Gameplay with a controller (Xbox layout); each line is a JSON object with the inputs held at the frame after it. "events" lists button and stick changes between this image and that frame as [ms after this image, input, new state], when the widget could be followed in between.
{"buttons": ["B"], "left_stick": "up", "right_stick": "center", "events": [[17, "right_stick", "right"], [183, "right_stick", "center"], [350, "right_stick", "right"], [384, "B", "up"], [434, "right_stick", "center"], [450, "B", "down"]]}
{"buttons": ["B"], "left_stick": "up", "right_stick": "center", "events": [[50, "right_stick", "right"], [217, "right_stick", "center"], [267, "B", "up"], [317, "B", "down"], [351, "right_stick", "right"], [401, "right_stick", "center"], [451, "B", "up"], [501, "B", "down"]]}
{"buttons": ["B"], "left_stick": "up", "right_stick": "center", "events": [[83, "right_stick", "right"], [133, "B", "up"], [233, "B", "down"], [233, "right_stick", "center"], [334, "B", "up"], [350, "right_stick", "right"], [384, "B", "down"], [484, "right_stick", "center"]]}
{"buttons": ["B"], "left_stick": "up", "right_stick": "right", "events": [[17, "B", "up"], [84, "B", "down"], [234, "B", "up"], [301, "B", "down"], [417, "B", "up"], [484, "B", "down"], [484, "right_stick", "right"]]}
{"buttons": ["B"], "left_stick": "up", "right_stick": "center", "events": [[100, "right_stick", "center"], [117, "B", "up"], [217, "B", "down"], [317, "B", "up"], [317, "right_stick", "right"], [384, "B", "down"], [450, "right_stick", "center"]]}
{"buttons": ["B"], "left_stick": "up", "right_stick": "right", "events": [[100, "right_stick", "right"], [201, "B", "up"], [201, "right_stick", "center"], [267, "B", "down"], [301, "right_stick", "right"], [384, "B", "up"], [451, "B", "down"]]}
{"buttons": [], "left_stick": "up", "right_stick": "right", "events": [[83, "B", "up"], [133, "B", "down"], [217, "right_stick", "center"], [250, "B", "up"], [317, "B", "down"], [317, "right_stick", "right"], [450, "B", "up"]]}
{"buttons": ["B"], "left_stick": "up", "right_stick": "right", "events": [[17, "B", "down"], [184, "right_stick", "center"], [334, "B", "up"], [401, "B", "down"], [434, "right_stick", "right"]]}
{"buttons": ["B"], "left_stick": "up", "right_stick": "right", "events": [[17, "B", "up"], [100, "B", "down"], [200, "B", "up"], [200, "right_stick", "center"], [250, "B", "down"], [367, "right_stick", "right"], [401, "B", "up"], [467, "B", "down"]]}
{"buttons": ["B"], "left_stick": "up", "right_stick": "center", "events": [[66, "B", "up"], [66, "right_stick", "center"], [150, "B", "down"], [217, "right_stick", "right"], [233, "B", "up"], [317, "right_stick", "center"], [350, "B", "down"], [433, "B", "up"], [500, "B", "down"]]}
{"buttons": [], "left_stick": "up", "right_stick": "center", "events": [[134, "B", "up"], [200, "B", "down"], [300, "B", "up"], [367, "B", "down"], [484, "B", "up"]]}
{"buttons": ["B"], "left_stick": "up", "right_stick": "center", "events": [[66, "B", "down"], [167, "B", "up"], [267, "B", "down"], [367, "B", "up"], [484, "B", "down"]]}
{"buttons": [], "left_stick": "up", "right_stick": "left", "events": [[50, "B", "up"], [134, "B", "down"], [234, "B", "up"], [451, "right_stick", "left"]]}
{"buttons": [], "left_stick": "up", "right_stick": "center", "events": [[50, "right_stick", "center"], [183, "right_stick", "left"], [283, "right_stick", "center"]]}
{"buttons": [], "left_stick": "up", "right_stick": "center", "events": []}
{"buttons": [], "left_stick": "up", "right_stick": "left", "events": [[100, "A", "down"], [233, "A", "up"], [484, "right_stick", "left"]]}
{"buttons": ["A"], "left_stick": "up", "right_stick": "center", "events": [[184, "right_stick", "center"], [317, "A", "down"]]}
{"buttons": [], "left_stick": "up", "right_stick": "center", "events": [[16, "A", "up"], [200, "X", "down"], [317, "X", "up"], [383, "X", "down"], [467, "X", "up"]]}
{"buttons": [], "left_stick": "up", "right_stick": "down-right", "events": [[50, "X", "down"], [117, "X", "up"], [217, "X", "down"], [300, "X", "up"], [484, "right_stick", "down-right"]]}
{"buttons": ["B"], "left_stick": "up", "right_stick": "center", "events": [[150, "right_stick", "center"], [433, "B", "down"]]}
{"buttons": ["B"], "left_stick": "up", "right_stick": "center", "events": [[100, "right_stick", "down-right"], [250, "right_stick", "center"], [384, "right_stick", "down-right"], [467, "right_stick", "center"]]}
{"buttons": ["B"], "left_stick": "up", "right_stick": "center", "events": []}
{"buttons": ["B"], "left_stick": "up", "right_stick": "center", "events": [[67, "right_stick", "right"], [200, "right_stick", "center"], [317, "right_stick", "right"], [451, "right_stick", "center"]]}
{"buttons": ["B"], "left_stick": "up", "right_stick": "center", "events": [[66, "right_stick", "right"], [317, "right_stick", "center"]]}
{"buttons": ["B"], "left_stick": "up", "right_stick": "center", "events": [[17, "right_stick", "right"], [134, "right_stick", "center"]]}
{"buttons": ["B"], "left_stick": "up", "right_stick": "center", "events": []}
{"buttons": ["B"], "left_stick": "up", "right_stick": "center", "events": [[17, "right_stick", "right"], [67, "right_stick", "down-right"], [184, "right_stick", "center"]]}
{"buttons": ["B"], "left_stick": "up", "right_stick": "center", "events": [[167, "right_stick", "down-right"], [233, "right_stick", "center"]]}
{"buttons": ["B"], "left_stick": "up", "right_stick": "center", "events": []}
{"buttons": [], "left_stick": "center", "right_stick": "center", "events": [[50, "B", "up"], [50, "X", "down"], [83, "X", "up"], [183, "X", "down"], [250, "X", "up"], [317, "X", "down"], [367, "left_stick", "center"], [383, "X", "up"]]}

### What the task requires:
Whatever is in the entries above, write it out exactly.

### Answer for this exercise:
Gameplay with a controller (Xbox layout); each line is a JSON object with the inputs held at the frame after it. "events" lists button and stick changes between this image and that frame as [ms after this image, input, new state], when the widget could be followed in between.
{"buttons": ["B"], "left_stick": "up", "right_stick": "center", "events": [[17, "right_stick", "right"], [183, "right_stick", "center"], [350, "right_stick", "right"], [384, "B", "up"], [434, "right_stick", "center"], [450, "B", "down"]]}
{"buttons": ["B"], "left_stick": "up", "right_stick": "center", "events": [[50, "right_stick", "right"], [217, "right_stick", "center"], [267, "B", "up"], [317, "B", "down"], [351, "right_stick", "right"], [401, "right_stick", "center"], [451, "B", "up"], [501, "B", "down"]]}
{"buttons": ["B"], "left_stick": "up", "right_stick": "center", "events": [[83, "right_stick", "right"], [133, "B", "up"], [233, "B", "down"], [233, "right_stick", "center"], [334, "B", "up"], [350, "right_stick", "right"], [384, "B", "down"], [484, "right_stick", "center"]]}
{"buttons": ["B"], "left_stick": "up", "right_stick": "right", "events": [[17, "B", "up"], [84, "B", "down"], [234, "B", "up"], [301, "B", "down"], [417, "B", "up"], [484, "B", "down"], [484, "right_stick", "right"]]}
{"buttons": ["B"], "left_stick": "up", "right_stick": "center", "events": [[100, "right_stick", "center"], [117, "B", "up"], [217, "B", "down"], [317, "B", "up"], [317, "right_stick", "right"], [384, "B", "down"], [450, "right_stick", "center"]]}
{"buttons": ["B"], "left_stick": "up", "right_stick": "right", "events": [[100, "right_stick", "right"], [201, "B", "up"], [201, "right_stick", "center"], [267, "B", "down"], [301, "right_stick", "right"], [384, "B", "up"], [451, "B", "down"]]}
{"buttons": [], "left_stick": "up", "right_stick": "right", "events": [[83, "B", "up"], [133, "B", "down"], [217, "right_stick", "center"], [250, "B", "up"], [317, "B", "down"], [317, "right_stick", "right"], [450, "B", "up"]]}
{"buttons": ["B"], "left_stick": "up", "right_stick": "right", "events": [[17, "B", "down"], [184, "right_stick", "center"], [334, "B", "up"], [401, "B", "down"], [434, "right_stick", "right"]]}
{"buttons": ["B"], "left_stick": "up", "right_stick": "right", "events": [[17, "B", "up"], [100, "B", "down"], [200, "B", "up"], [200, "right_stick", "center"], [250, "B", "down"], [367, "right_stick", "right"], [401, "B", "up"], [467, "B", "down"]]}
{"buttons": ["B"], "left_stick": "up", "right_stick": "center", "events": [[66, "B", "up"], [66, "right_stick", "center"], [150, "B", "down"], [217, "right_stick", "right"], [233, "B", "up"], [317, "right_stick", "center"], [350, "B", "down"], [433, "B", "up"], [500, "B", "down"]]}
{"buttons": [], "left_stick": "up", "right_stick": "center", "events": [[134, "B", "up"], [200, "B", "down"], [300, "B", "up"], [367, "B", "down"], [484, "B", "up"]]}
{"buttons": ["B"], "left_stick": "up", "right_stick": "center", "events": [[66, "B", "down"], [167, "B", "up"], [267, "B", "down"], [367, "B", "up"], [484, "B", "down"]]}
{"buttons": [], "left_stick": "up", "right_stick": "left", "events": [[50, "B", "up"], [134, "B", "down"], [234, "B", "up"], [451, "right_stick", "left"]]}
{"buttons": [], "left_stick": "up", "right_stick": "center", "events": [[50, "right_stick", "center"], [183, "right_stick", "left"], [283, "right_stick", "center"]]}
{"buttons": [], "left_stick": "up", "right_stick": "center", "events": []}
{"buttons": [], "left_stick": "up", "right_stick": "left", "events": [[100, "A", "down"], [233, "A", "up"], [484, "right_stick", "left"]]}
{"buttons": ["A"], "left_stick": "up", "right_stick": "center", "events": [[184, "right_stick", "center"], [317, "A", "down"]]}
{"buttons": [], "left_stick": "up", "right_stick": "center", "events": [[16, "A", "up"], [200, "X", "down"], [317, "X", "up"], [383, "X", "down"], [467, "X", "up"]]}
{"buttons": [], "left_stick": "up", "right_stick": "down-right", "events": [[50, "X", "down"], [117, "X", "up"], [217, "X", "down"], [300, "X", "up"], [484, "right_stick", "down-right"]]}
{"buttons": ["B"], "left_stick": "up", "right_stick": "center", "events": [[150, "right_stick", "center"], [433, "B", "down"]]}
{"buttons": ["B"], "left_stick": "up", "right_stick": "center", "events": [[100, "right_stick", "down-right"], [250, "right_stick", "center"], [384, "right_stick", "down-right"], [467, "right_stick", "center"]]}
{"buttons": ["B"], "left_stick": "up", "right_stick": "center", "events": []}
{"buttons": ["B"], "left_stick": "up", "right_stick": "center", "events": [[67, "right_stick", "right"], [200, "right_stick", "center"], [317, "right_stick", "right"], [451, "right_stick", "center"]]}
{"buttons": ["B"], "left_stick": "up", "right_stick": "center", "events": [[66, "right_stick", "right"], [317, "right_stick", "center"]]}
{"buttons": ["B"], "left_stick": "up", "right_stick": "center", "events": [[17, "right_stick", "right"], [134, "right_stick", "center"]]}
{"buttons": ["B"], "left_stick": "up", "right_stick": "center", "events": []}
{"buttons": ["B"], "left_stick": "up", "right_stick": "center", "events": [[17, "right_stick", "right"], [67, "right_stick", "down-right"], [184, "right_stick", "center"]]}
{"buttons": ["B"], "left_stick": "up", "right_stick": "center", "events": [[167, "right_stick", "down-right"], [233, "right_stick", "center"]]}
{"buttons": ["B"], "left_stick": "up", "right_stick": "center", "events": []}
{"buttons": [], "left_stick": "center", "right_stick": "center", "events": [[50, "B", "up"], [50, "X", "down"], [83, "X", "up"], [183, "X", "down"], [250, "X", "up"], [317, "X", "down"], [367, "left_stick", "center"], [383, "X", "up"]]}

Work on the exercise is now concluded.